● CONSIGNE A: Recopiez mot pour mot le passage du texte choisi qui commence aux mots "Notre route nous" et s'arrête après "du labeur rustique !".
● CONSIGNE B: Le texte choisi confirme-t-il chacune des affirmations suivantes ? Répondez par oui ou par non, en citant exactement les mots décisifs du texte. (i) Les habitants du pays élèvent des troupeaux. (ii) Ilias obtint de Kulkhan un cheval pour faire route jusqu'à Etrek. (iii) Les marais traversés étaient peuplés de sangliers sauvages.

Notre route nous conduisait au nord-est, et nous éloignait toujours davantage de la côte, dans la direction des deux grandes buttes, dont l’une est connue sous le nom de Köresofi, l’autre sous celui d’Altin Tokmak. Outre celles-ci, on aperçoit de distance en distance de nombreux yoska[1] ; mais, à cela près, le sol du district n’est qu’une immense plaine. À un quart de lieue de Gömüshtepe, commencent de magnifiques prairies dont l’herbe, montant jusqu’aux genoux, exhale une odeur délicieuse ; elle sèche sur pied sans servir à qui que ce soit, car les habitants du pays sont ce qu’ils appellent tchomru (c’est-à-dire qu’ils n’élèvent pas de troupeaux). Quels charmants villages pourraient animer cette région si bien arrosée ! Au lieu de ce silence de mort, comme on aimerait à y entendre les mille bruits, les rumeurs vivantes du labeur rustique !

Notre petite caravane, composée des chameaux d’Ilias et des six chevaux de Kulkhan, marchait en bon ordre et sans se disperser, notre guide nous répétant volontiers que nous avions à craindre l’attaque de certains karaktchis sur lesquels son pouvoir ne s’étendait pas, et qui ne manqueraient pas de nous attaquer s’ils croyaient pouvoir le faire impunément. Ilias, pour cette fois, voulut bien m’épargner la fatigue du transport à dos de chameau ; il se fit prêter par Kulkhan un des chevaux enlevés, sur lequel je devais faire route jusqu’à Etrek. Malheureusement, ainsi que l’événement le prouva, l’émir Mehemed, le tyriak afghan de Karatepe, qui s’était impatronisé parmi nous de façon ou d’autre et n’avait pu se procurer aucune monture, réclamait mon assistance chaque fois qu’il s’agissait de traverser un bourbier, un marécage quelconque ; et, quand je l’avais admis à partager ma selle, il se cramponnait à moi de telle sorte, que je me sentais en grand risque de perdre les arçons. Cette communauté devint tout à fait périlleuse quand il nous fallut traverser de vastes marais couverts de roseaux et peuplés de sangliers sauvages, qui littéralement y fourmillaient. Ilias et Kulkhan chevauchaient devant nous, cherchant des circuits qui nous fissent éviter la rencontre de ces animaux incommodes dont le voisinage nous était révélé, tantôt par leurs grognements incessants, tantôt par le craquement des roseaux qu’ils dérangent et brisent à chaque pas.

● DONNÉES FOURNIES:

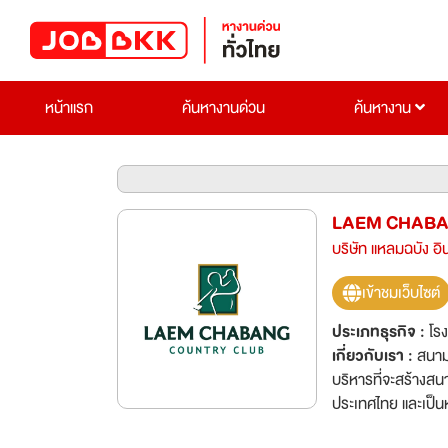
หน้าแรก
ค้นหางานด่วน
ค้นหางาน
LAEM CHABAN
บริษัท แหลมฉบัง อิ
เข้าชมเว็บไซต์
ประเภทธุรกิจ :
โร
เกี่ยวกับเรา :
สนาม
บริหารที่จะสร้างส
ประเทศไทย และเป็น
เพียบพร้อมด้วยสิ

● RÉPONSE A:
Notre route nous conduisait au nord-est, et nous éloignait toujours davantage de la côte, dans la direction des deux grandes buttes, dont l’une est connue sous le nom de Köresofi, l’autre sous celui d’Altin Tokmak. Outre celles-ci, on aperçoit de distance en distance de nombreux yoska[1] ; mais, à cela près, le sol du district n’est qu’une immense plaine. À un quart de lieue de Gömüshtepe, commencent de magnifiques prairies dont l’herbe, montant jusqu’aux genoux, exhale une odeur délicieuse ; elle sèche sur pied sans servir à qui que ce soit, car les habitants du pays sont ce qu’ils appellent tchomru (c’est-à-dire qu’ils n’élèvent pas de troupeaux). Quels charmants villages pourraient animer cette région si bien arrosée ! Au lieu de ce silence de mort, comme on aimerait à y entendre les mille bruits, les rumeurs vivantes du labeur rustique !

● RÉPONSE B:
(i) Non : « ils n’élèvent pas de troupeaux ».
(ii) Oui : « il se fit prêter par Kulkhan un des chevaux enlevés, sur lequel je devais faire route jusqu’à Etrek ».
(iii) Oui : « peuplés de sangliers sauvages ».